La salle était pleine à craquer. Avant le début du concert, Yannick Nézet-Séguin s’est adressé à l’auditoire pour nous expliquer la pertinence de monter cette pièce de musique sacrée en ce dimanche des Rameaux. Il nous a avoué n’avoir jamais eu la chance de chanter le Stabat Mater lorsque, plus jeune, il était choriste et qu’il en rêvait. Il s’est dit privilégié de pouvoir maintenant le diriger.
D’abord un changement dans la distribution : le ténor américain Garrett Sorenson est venu remplacer celui prévu initialement.
L’œuvre est dense, lourde, progressant très lentement vers un dernier mouvement plus éclaté. La musique exprime bien toute la douleur, la tristesse et les pleurs omniprésents dans le texte. Stabat Mater veut dire littéralement «Se tenant debout, Mère », faisant référence à la Vierge Marie accompagnant son fils vers la mort au pied de la croix.
D’abord, félicitations à l’orchestre et à son chef pour la qualité de l’interprétation. Les accents, souvent cuivrés, viennent admirablement ponctuer, de façon éphémère et marquante, de longues phrases mélodiques que se partagent l’orchestre et le chœur.
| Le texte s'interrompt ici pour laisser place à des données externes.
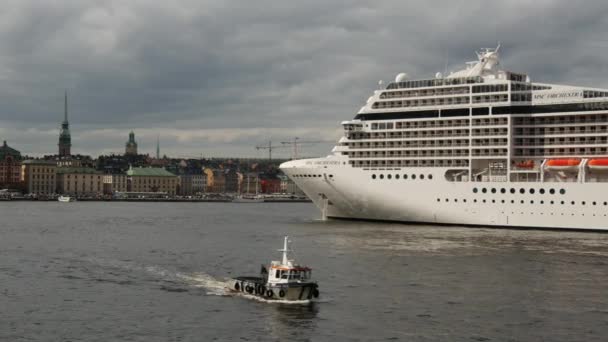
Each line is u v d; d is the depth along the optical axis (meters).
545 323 59.91
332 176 145.12
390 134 140.88
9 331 57.69
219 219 194.25
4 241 120.44
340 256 95.00
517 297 69.06
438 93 137.75
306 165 147.88
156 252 103.88
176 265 90.06
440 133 136.62
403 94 141.12
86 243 117.75
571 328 58.50
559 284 75.19
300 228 140.75
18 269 86.88
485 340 55.34
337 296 69.56
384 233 122.62
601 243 107.00
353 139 144.12
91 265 90.06
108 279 79.56
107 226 161.25
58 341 55.12
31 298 69.31
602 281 76.75
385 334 56.81
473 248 102.00
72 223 171.50
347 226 136.75
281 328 58.50
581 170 124.25
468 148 133.50
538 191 124.88
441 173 133.88
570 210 122.56
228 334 56.97
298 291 67.38
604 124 124.44
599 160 123.75
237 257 97.50
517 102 131.00
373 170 140.75
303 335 56.69
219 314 62.88
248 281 71.62
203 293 71.56
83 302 67.56
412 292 71.25
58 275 82.31
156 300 68.38
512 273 81.44
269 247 109.50
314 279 77.81
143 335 56.75
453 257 93.44
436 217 134.75
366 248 102.88
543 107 130.12
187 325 59.47
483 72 142.00
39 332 57.44
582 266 86.12
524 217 126.12
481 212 130.00
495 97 132.38
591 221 121.19
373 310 64.06
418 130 138.00
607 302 67.19
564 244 105.88
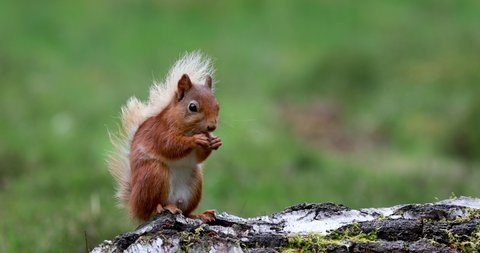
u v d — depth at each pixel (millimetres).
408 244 5586
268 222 5996
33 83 19344
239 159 13195
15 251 8188
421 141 16578
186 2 26094
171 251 5547
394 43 22719
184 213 6242
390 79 20219
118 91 18797
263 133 15227
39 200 10633
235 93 19562
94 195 10172
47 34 23609
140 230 5754
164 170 6039
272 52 23219
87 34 23797
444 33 23609
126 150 6379
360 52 21641
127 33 24016
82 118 16484
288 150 14055
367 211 6121
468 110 16672
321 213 6098
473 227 5742
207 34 24375
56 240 8555
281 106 19234
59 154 13883
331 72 20656
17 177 12234
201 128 6047
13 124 15742
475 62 19984
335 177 12227
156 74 20656
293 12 26141
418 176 12578
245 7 26156
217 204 10367
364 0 27109
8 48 22141
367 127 17781
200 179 6234
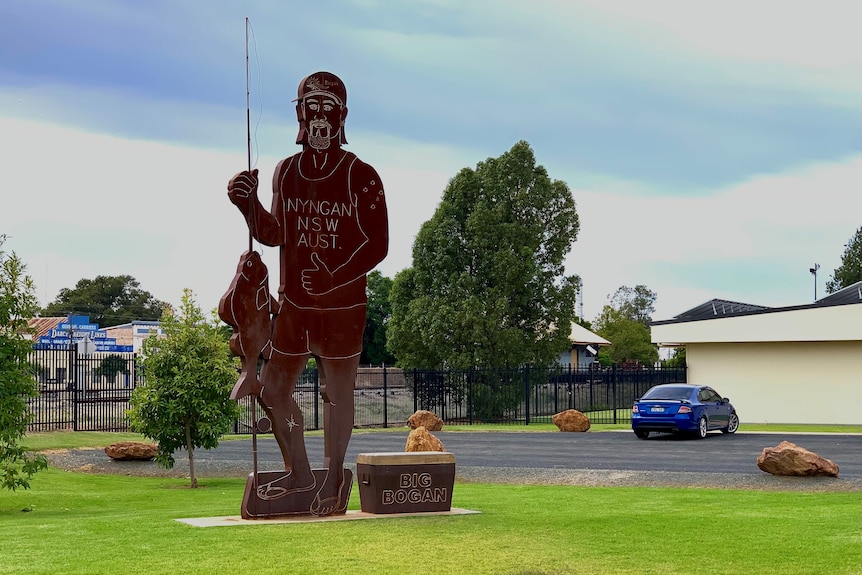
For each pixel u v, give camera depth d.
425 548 10.40
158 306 104.19
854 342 40.25
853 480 17.22
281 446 13.12
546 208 44.19
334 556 9.86
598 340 69.62
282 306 13.27
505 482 18.70
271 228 13.20
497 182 43.91
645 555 10.10
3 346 14.94
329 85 13.79
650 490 16.77
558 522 12.41
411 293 45.88
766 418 41.75
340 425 13.48
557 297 43.72
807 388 41.03
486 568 9.36
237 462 23.11
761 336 40.97
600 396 49.78
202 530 11.62
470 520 12.61
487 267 43.59
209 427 18.95
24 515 14.66
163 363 19.16
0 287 15.03
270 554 9.94
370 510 13.30
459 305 42.91
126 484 19.52
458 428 35.81
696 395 30.00
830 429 34.81
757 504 14.45
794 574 9.18
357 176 13.89
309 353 13.38
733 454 23.81
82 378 34.81
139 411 19.09
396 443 29.41
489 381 42.19
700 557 9.99
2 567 9.10
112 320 97.88
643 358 78.69
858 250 74.19
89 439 27.52
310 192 13.55
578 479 18.69
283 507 12.95
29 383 15.26
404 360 45.16
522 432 33.62
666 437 30.45
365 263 13.85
J’ai adoré le premier mouvement avec ses descentes chromatiques qui se chevauchent, se répètent et se transfèrent d’un groupe d’instruments à l’autre. L’entrée du chœur à l’unisson, pendant plusieurs mesures avant de se diviser, produit un effet assez saisissant.
La troisième section pour chœur est remplie de tendresse et d’émotions. Ça se déguste les yeux fermés.
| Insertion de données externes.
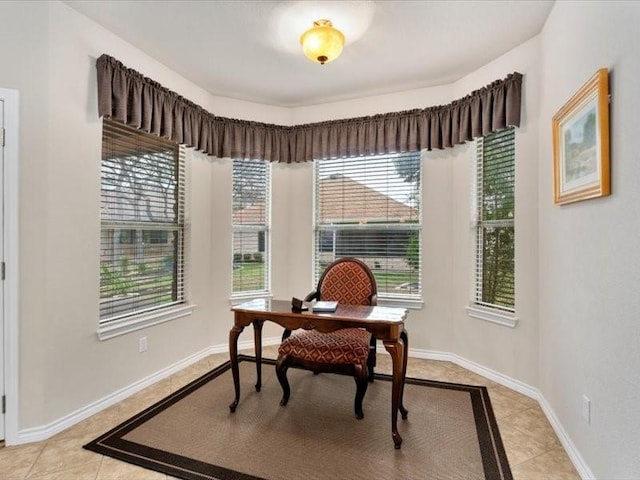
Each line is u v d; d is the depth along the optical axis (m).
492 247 3.03
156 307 3.02
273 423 2.23
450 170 3.31
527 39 2.61
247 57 2.87
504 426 2.20
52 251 2.13
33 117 2.05
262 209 3.87
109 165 2.57
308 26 2.45
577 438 1.82
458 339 3.26
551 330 2.26
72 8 2.23
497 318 2.85
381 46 2.69
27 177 2.04
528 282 2.61
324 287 3.01
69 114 2.22
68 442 2.03
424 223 3.42
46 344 2.10
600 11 1.59
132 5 2.21
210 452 1.93
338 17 2.34
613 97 1.47
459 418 2.29
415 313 3.45
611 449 1.48
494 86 2.80
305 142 3.74
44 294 2.09
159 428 2.17
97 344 2.42
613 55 1.47
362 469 1.79
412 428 2.17
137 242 2.86
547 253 2.36
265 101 3.73
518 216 2.69
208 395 2.63
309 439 2.05
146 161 2.90
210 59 2.90
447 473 1.76
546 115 2.39
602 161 1.51
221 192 3.60
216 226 3.58
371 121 3.48
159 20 2.37
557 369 2.13
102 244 2.56
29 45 2.04
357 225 3.71
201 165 3.42
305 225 3.84
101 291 2.54
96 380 2.40
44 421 2.08
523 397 2.59
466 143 3.17
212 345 3.57
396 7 2.23
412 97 3.44
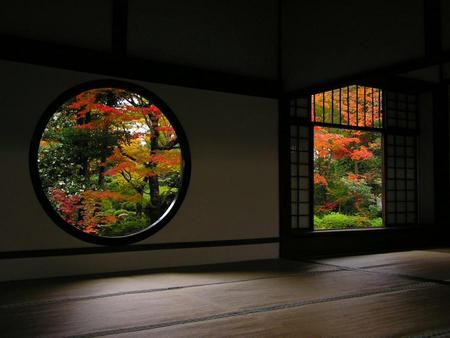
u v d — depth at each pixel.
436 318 2.87
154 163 8.55
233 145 5.27
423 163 7.29
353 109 8.42
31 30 4.18
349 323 2.75
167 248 4.79
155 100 4.79
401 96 7.20
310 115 6.05
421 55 3.66
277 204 5.58
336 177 10.74
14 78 4.11
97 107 7.86
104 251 4.46
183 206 4.91
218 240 5.11
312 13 4.89
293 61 5.29
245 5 5.41
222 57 5.23
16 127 4.11
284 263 5.14
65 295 3.48
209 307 3.13
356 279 4.20
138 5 4.71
La soprano, Layla Claire, a une superbe voix puissante, juste, précise dont elle se sert à merveille, en particulier dans les sections 8 et 10. C’est la soliste qui tire le mieux son épingle du jeu.
J’ai bien aimé aussi la mezzo-soprano, Karen Cargill, pour sa voix riche et chaude. Elle excelle autant dans son solo du neuvième mouvement que dans les quatuors alors que sa voix se mêle harmonieusement avec celles des autres solistes.
Le chœur est à son apogée dans le dernier mouvement où tous entrevoient la gloire du paradis. Le Amen final est interprété avec énergie et toute la fougue du renouveau qu’on peut imaginer. Les pupitres masculins se démarquent davantage par la justesse et la précision de leurs interventions.
Je fais maintenant partie des initiés qui ont déjà entendu et apprécié le Stabat Mater de Dvorak!
***
Ce concert a été enregistré et sera rediffusé sur les ondes d’Ici Musique, (100,7 FM) le 1er avril prochain dans le cadre de l’émission Soirées classiques animée par Mario F. Paquet. Si vous n’avez pas pu être des nôtres dimanche, ne manquez pas cette occasion!
Marco Fortier

Yannick Nézet-Séguin de retour à Montréal pour diriger le Stabat Mater de Dvorak (1)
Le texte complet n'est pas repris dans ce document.